Jonayla se sentía tan feliz de que su madre hubiera despertado, y de que Jondy y su madre volvieran a estar juntos, que iba con frecuencia al alojamiento de la zelandonia para pasar un rato con ellos. Aunque no dormía allí, a veces se quedaba si estaban los dos despiertos, sentada en el regazo de Jondalar, o tumbada junto a su madre, e incluso dormía la siesta con ella. En otras ocasiones simplemente llegaba corriendo y sólo se quedaba un momento, como para convencerse de que todo seguía bien. Cuando Ayla se recuperó lo suficiente, ordenaba a Lobo que se fuera con Jonayla, aunque al principio el animal se sentía dividido y no sabía si quedarse con la mujer o irse con la niña.

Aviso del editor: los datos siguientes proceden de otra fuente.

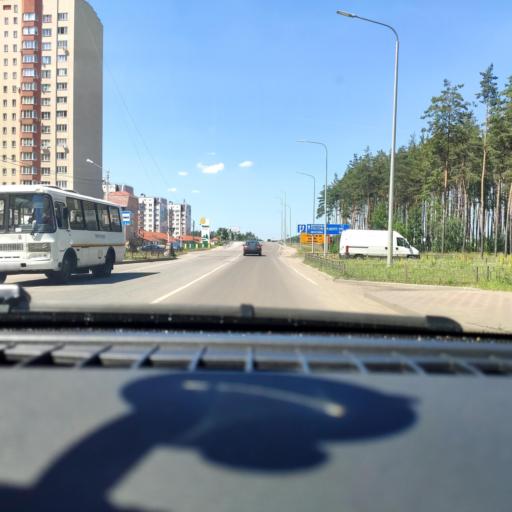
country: RU
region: Voronezj
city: Somovo
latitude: 51.7431
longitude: 39.3153
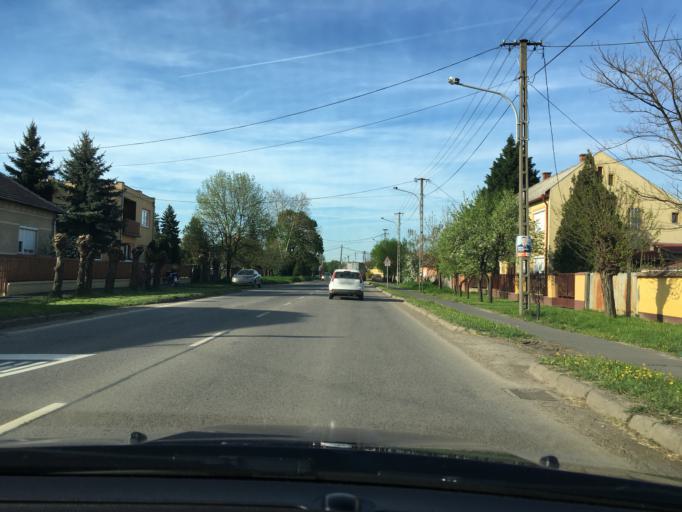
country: HU
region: Bekes
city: Korosladany
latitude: 46.9615
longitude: 21.0848
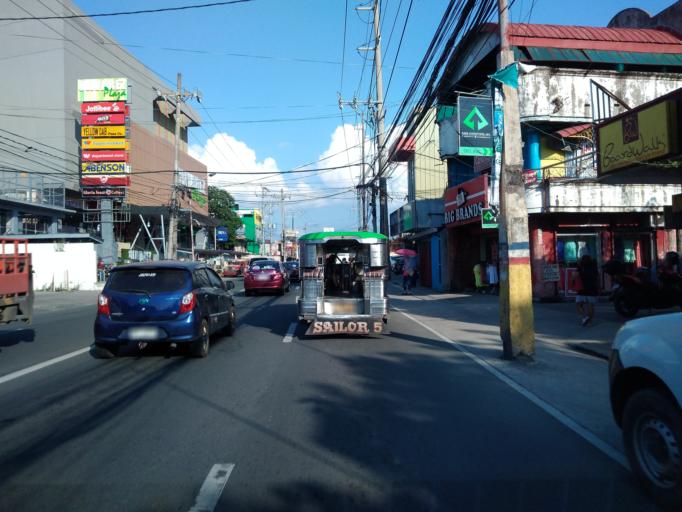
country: PH
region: Calabarzon
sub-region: Province of Laguna
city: Los Banos
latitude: 14.1790
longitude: 121.2384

También la donier andaba siempre cerca. Se sentía culpable por no haber prestado más atención al estado de Ayla desde su llegada. Pero las Reuniones de Verano le exigían mucho tiempo y dedicación, y el comportamiento de Ayla siempre había sido difícil de interpretar. Rara vez hablaba de sí misma o de sus problemas, y ocultaba demasiado bien sus sentimientos. Era fácil pasar por alto sus síntomas de angustia.

Ayla alzó la vista desde la cama y sonrió al gigante barbudo de espeso pelo rojo que la miraba. Si bien no se había recuperado del todo, acababa de trasladarse al campamento de la Novena Caverna. Un rato antes, cuando estaba despierta, Jondalar ya le había anunciado que Danug quería visitarla, pero se había adormilado por un momento antes de oír que pronunciaban su nombre en voz baja. Jondalar, sentado junto a ella, la tenía cogida de la mano. Jonayla estaba sentada en su regazo. Lobo, al lado de la cama, golpeteaba el suelo con el rabo, saludando al joven mamutoi.

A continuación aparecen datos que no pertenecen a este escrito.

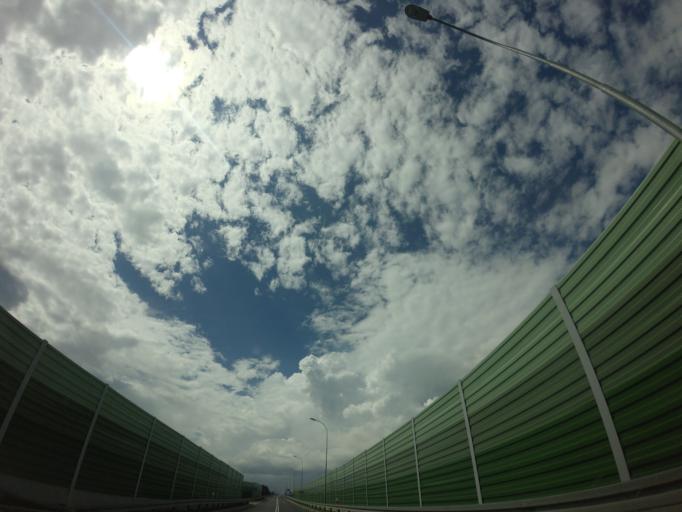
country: PL
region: Masovian Voivodeship
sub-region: Powiat lipski
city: Solec Nad Wisla
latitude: 51.1256
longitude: 21.8092
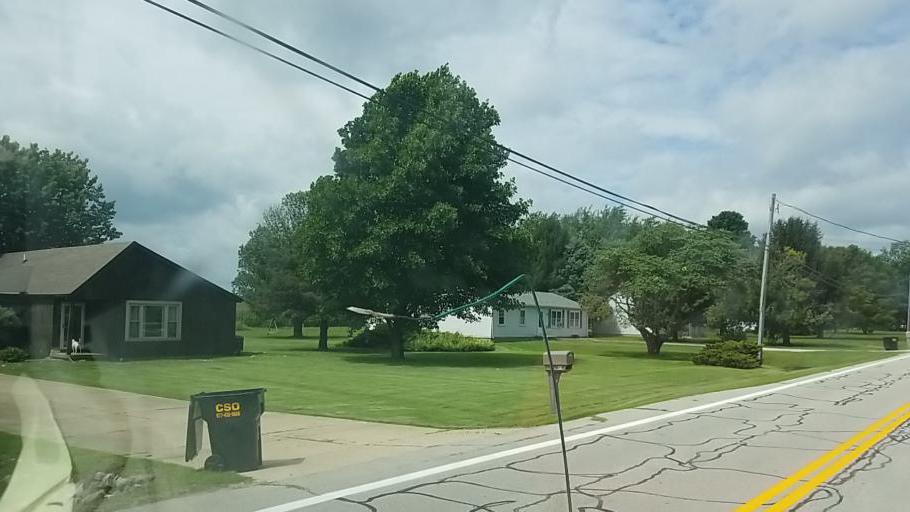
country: US
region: Ohio
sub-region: Fayette County
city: Jeffersonville
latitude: 39.6580
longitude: -83.5675
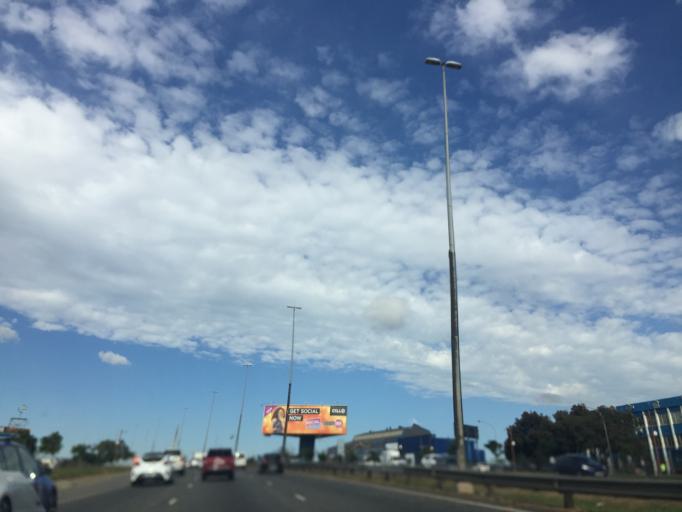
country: ZA
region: Gauteng
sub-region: City of Johannesburg Metropolitan Municipality
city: Modderfontein
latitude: -26.1292
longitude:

—Me han pedido que te dijera, Jonayla, que Bokovan y varios niños más van a ir a jugar y a comer algo al alojamiento de Levela. También tienen guardados unos huesos para Lobo —dijo Danug.

—¿Por qué no vas, Jonayla, y te llevas a Lobo? —propuso Ayla, incorporándose—. Les gustaría verte, y esta Reunión de Verano esta a punto de acabarse. Cuando volvamos a casa, probablemente ya no los verás hasta el verano que viene.

—De acuerdo, madre. Además, empiezo a tener hambre, y puede que Lobo también. —La niña abrazó a sus padres y se encaminó hacia la entrada, seguida de Lobo. Este miró a Ayla y gimió antes de salir del alojamiento tras los pasos de Jonayla.

—Siéntate, Danug —ofreció Ayla, señalando un taburete. A continuación miró alrededor—. ¿Dónde está Druwez?

Danug tomó asiento al lado de Ayla.

—Aldanor necesitaba un amigo varón que no fuera pariente para algún asunto relacionado con su ceremonia matrimonial. Druwez accedió, porque yo tengo que participar como pariente adoptivo —respondió Danug.

Jondalar asintió en un gesto de comprensión.

—Es difícil aprender todo un conjunto de costumbres nuevas. Me acuerdo de cuando Thonolan decidió emparejarse con Jetamio. Como yo era su hermano, también establecía un lazo de parentesco con los sharamudoi, y por ser el único miembro de su familia presente, tuve que participar en las ceremonias.

Aunque ahora a Jondalar le costaba menos hablar del hermano que había perdido, Ayla advirtió su expresión de pesar. Sabía que siempre le ocasionaba una gran pena.

Jondalar se acercó a Ayla y le rodeó los hombros con el brazo. Danug sonrió a los dos.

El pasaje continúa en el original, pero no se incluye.